Written task 1 — Echo the stretch of the Docker post from "Docker is lightweight" through "host operating system.", word for word.
Written task 2 — Gather every row that contains the string "professeurs", matching case exactly.

Excerpted text —

-=CodeventoR=-: Using Docker for microservice development

Intro

Before we begin, I'd like to clarify: this is not a Yet Another Basic Docker Tutorial. If you need one, just go to the Docker site or use Google as a rich resource of tutorial links. I used the official site to learn it, but these days a lot of talented colleagues made great tutorials. Also you could get a good overview about what is Docker.

The purpose of this post to make a short introduction about Docker as application platform and microservice runtime environment as a starter of the upcoming blog posts.

The microservice architecture is coming closer every day to us and getting recognized not just by some hot startups and innovative companies, but the mature organizations too. We are still learning how to use their benefits as scalability, simpler maintenance and structure. We are also experiencing the increased costs of microservices as paradigm shift from SOA, orchestration, duplication, increased skill demand on several areas and so on.

Why Docker is good for you?

Docker is a hot and trendy thing now, but definitely not the philosopher's stone and the container technology can't provide answers to all of these questions, but we could put together some arguments why to consider to use is to develop, test and run our microservices. To measure the usefulness you need some pros and cons to see what could you make it from Docker. Let's see some good points first

Isolation, Abstraction, Portability

My very first point is the isolation of applications within the OS memory. We are sharing the host OS resources via the container abstraction without knowing the dependent services are running on the same machine or not. Thanks to Docker we could build a distributed application from the beginning and tailor the environment needs totally to the app and reuse them on all docker hosts without changes.
Also we could separate our environment from unnecessary installations, dependencies and store all changes within the container scope to keep our OS less messed than necessary.

Lightweight

Docker is lightweight and it has less than 1% overhead, which makes it to an excellent tool to develop immutable infrastructure and make all components easily replaceable. Using Docker to run our apps and services we don't need to calculate with the performance loss and the extra capacity can used to run more apps on the same host.

Image as versioned artifact

Docker delivering artifacts as docker images and you could use Docker's powerful tagging mechanism to specify the version of your image. This means you could version the complete runtime environment of your microservice, not only the binary and you have a homogenous packaging system for all types of applications written in Java, Python, Ruby or someting else that is relatively independent from the host operating system.

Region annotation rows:

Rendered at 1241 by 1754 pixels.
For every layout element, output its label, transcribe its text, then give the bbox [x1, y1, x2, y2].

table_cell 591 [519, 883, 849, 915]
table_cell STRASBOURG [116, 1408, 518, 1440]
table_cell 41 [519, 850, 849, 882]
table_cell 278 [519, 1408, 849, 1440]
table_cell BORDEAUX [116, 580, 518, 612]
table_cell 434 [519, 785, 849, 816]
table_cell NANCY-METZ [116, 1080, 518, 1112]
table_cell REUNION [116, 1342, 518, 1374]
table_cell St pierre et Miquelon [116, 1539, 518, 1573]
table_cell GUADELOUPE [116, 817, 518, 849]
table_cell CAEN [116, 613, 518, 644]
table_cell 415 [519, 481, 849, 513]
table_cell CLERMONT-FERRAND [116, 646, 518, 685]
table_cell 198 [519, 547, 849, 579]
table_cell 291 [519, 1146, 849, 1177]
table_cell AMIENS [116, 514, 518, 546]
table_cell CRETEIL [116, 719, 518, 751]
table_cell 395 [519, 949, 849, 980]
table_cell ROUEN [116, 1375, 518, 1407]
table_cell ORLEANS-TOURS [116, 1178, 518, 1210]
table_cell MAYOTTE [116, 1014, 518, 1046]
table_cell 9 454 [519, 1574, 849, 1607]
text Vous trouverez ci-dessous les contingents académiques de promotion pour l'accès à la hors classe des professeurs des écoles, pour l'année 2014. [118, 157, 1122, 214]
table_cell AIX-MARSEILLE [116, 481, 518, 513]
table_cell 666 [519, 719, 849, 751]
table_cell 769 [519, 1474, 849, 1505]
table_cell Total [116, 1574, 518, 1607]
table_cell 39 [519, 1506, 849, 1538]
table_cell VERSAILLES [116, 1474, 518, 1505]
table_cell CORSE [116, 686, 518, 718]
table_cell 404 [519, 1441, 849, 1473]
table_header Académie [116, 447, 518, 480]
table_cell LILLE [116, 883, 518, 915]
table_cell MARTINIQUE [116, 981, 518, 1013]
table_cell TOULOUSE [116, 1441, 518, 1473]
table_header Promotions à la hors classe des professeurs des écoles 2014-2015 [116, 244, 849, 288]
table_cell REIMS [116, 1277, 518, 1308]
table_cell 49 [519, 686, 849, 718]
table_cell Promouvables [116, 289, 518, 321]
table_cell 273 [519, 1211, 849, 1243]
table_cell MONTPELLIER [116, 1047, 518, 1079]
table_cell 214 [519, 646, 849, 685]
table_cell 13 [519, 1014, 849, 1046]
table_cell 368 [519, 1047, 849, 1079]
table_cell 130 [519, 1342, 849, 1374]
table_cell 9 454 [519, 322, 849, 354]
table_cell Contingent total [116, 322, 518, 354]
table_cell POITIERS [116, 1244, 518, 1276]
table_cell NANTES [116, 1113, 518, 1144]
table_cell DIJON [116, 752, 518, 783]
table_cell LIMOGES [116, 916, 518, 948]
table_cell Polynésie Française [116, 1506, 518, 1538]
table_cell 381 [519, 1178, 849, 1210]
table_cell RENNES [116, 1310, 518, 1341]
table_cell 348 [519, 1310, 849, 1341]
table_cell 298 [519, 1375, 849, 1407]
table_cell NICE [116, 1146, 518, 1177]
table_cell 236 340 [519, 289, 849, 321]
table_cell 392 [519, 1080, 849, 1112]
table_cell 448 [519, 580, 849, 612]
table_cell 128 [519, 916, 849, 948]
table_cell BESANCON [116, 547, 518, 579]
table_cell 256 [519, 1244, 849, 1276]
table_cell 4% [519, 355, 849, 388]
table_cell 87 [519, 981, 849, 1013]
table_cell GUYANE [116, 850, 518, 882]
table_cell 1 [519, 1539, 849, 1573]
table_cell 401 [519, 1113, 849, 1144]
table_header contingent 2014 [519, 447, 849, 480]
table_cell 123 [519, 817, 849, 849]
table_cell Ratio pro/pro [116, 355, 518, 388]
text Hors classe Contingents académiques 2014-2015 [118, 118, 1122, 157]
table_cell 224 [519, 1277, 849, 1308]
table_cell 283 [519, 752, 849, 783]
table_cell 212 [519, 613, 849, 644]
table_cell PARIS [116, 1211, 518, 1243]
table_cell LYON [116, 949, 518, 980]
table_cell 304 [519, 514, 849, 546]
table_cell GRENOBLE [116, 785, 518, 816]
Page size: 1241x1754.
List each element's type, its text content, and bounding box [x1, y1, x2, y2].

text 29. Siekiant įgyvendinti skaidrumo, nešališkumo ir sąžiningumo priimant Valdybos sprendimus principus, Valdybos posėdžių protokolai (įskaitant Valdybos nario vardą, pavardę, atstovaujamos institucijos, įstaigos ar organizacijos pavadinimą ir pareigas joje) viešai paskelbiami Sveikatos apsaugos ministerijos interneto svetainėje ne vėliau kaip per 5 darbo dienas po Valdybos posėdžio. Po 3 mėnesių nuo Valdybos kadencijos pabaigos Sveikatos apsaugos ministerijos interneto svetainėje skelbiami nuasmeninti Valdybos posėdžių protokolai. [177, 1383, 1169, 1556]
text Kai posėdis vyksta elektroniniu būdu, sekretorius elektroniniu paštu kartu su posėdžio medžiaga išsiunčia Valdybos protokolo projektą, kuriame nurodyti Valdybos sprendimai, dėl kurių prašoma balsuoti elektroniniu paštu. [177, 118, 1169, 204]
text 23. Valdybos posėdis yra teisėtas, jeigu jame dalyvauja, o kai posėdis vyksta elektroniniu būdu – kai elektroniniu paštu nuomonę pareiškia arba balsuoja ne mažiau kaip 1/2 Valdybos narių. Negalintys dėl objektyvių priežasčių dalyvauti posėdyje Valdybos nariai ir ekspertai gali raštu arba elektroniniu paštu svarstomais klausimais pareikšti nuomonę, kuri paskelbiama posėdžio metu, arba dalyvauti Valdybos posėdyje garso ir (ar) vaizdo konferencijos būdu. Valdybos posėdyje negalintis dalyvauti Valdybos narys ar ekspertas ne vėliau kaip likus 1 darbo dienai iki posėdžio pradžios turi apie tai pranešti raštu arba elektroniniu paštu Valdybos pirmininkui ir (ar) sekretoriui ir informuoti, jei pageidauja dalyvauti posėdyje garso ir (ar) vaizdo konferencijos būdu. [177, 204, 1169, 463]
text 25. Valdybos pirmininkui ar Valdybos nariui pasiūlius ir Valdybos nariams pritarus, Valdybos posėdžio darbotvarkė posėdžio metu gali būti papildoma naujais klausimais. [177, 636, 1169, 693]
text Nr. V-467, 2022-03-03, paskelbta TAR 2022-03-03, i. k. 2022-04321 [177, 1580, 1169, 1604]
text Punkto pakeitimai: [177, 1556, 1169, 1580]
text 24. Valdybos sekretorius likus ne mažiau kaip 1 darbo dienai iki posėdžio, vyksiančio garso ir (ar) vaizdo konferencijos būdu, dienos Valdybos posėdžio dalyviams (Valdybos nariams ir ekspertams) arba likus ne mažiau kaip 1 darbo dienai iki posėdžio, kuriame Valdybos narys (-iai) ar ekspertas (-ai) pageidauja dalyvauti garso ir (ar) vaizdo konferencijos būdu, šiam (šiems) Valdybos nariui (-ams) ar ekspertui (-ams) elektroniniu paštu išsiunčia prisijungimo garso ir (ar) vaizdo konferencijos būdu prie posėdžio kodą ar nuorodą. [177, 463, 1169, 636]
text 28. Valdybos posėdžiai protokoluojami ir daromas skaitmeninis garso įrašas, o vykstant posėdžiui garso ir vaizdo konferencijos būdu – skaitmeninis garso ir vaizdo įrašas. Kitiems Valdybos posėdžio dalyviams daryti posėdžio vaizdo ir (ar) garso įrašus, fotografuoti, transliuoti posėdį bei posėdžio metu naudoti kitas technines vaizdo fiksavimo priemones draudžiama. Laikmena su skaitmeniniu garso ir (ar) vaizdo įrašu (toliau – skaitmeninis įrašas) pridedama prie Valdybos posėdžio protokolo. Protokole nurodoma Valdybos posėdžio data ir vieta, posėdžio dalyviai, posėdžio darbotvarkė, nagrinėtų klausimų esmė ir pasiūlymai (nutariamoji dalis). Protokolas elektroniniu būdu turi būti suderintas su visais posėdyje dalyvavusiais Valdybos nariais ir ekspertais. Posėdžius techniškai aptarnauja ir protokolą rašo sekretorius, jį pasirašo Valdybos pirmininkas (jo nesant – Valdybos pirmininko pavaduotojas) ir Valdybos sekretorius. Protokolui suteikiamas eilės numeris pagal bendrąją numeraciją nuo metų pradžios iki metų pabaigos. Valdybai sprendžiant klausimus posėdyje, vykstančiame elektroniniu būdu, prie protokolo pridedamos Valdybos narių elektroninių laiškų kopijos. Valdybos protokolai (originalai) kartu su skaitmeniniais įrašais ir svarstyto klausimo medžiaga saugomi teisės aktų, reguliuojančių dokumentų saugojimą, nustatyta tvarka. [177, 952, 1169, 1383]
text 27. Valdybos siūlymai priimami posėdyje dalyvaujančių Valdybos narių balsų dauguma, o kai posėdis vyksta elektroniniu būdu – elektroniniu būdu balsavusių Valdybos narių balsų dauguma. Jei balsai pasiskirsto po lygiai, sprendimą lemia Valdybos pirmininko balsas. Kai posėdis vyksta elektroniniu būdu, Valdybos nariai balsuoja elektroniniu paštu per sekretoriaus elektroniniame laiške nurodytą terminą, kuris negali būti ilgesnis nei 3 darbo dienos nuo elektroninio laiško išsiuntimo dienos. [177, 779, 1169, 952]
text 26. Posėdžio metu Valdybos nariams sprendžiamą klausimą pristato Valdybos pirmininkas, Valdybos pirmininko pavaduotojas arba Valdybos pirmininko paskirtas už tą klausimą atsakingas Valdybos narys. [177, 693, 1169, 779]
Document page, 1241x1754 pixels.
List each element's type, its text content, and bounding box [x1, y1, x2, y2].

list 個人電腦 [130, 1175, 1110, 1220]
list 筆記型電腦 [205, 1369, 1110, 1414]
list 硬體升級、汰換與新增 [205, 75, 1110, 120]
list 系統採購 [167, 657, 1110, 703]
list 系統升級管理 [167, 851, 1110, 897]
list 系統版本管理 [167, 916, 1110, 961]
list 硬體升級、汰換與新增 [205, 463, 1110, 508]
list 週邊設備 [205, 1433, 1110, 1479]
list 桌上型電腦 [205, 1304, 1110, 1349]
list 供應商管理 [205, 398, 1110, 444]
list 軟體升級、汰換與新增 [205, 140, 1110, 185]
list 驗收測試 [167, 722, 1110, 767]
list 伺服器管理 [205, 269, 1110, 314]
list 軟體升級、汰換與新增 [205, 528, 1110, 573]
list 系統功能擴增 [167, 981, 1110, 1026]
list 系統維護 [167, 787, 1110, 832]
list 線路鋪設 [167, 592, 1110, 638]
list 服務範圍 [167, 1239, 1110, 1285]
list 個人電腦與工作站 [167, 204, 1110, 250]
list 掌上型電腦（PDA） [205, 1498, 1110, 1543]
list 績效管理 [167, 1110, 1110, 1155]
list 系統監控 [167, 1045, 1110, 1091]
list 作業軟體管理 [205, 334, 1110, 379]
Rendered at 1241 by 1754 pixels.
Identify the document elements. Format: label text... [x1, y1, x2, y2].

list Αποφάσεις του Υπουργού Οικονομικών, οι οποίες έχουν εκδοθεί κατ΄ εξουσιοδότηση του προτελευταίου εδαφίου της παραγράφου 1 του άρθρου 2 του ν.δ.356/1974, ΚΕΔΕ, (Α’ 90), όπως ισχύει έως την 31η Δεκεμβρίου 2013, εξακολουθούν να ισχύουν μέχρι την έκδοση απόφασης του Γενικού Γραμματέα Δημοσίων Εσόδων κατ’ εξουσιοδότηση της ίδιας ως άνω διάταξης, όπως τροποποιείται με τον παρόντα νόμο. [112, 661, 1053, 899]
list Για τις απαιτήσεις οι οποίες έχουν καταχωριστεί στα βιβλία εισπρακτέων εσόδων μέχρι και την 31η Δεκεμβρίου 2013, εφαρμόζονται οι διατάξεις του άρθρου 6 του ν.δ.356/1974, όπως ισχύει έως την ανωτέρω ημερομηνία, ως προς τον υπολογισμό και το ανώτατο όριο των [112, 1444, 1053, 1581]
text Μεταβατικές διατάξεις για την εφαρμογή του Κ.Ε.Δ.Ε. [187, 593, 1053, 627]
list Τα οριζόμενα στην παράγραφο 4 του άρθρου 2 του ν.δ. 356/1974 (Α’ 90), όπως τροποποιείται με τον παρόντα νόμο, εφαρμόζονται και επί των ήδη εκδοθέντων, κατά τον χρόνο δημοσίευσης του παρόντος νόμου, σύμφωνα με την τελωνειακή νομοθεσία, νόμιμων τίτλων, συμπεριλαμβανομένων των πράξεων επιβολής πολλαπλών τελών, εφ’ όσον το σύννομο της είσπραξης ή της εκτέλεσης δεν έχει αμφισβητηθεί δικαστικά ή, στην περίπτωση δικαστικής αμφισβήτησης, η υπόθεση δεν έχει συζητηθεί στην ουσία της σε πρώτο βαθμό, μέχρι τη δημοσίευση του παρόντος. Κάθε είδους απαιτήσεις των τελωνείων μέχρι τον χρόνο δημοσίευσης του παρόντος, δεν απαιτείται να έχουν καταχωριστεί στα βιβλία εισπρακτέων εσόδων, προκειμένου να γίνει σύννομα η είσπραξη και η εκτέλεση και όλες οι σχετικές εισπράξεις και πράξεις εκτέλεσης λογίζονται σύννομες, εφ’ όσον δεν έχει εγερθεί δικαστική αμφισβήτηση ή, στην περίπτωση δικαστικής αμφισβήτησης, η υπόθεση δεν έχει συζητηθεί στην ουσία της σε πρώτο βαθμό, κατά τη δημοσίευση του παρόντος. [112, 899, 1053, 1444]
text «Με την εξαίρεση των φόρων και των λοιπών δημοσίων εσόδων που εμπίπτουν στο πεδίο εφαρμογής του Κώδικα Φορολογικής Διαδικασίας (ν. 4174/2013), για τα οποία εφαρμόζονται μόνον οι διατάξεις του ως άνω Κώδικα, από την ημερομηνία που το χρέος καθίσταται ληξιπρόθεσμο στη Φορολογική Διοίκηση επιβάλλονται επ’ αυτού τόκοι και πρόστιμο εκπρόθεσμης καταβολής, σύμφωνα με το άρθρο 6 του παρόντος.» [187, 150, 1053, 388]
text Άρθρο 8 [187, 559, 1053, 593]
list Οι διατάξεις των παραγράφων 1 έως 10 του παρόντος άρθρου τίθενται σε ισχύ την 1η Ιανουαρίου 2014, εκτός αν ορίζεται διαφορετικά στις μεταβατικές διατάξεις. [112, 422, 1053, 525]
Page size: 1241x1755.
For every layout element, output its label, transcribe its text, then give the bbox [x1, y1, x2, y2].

Correct answer 1 —
Docker is lightweight and it has less than 1% overhead, which makes it to an excellent tool to develop immutable infrastructure and make all components easily replaceable. Using Docker to run our apps and services we don't need to calculate with the performance loss and the extra capacity can used to run more apps on the same host.

Image as versioned artifact

Docker delivering artifacts as docker images and you could use Docker's powerful tagging mechanism to specify the version of your image. This means you could version the complete runtime environment of your microservice, not only the binary and you have a homogenous packaging system for all types of applications written in Java, Python, Ruby or someting else that is relatively independent from the host operating system.

Correct answer 2 —
text Vous trouverez ci-dessous les contingents académiques de promotion pour l'accès à la hors classe des professeurs des écoles, pour l'année 2014. [118, 157, 1122, 214]
table_header Promotions à la hors classe des professeurs des écoles 2014-2015 [116, 244, 849, 288]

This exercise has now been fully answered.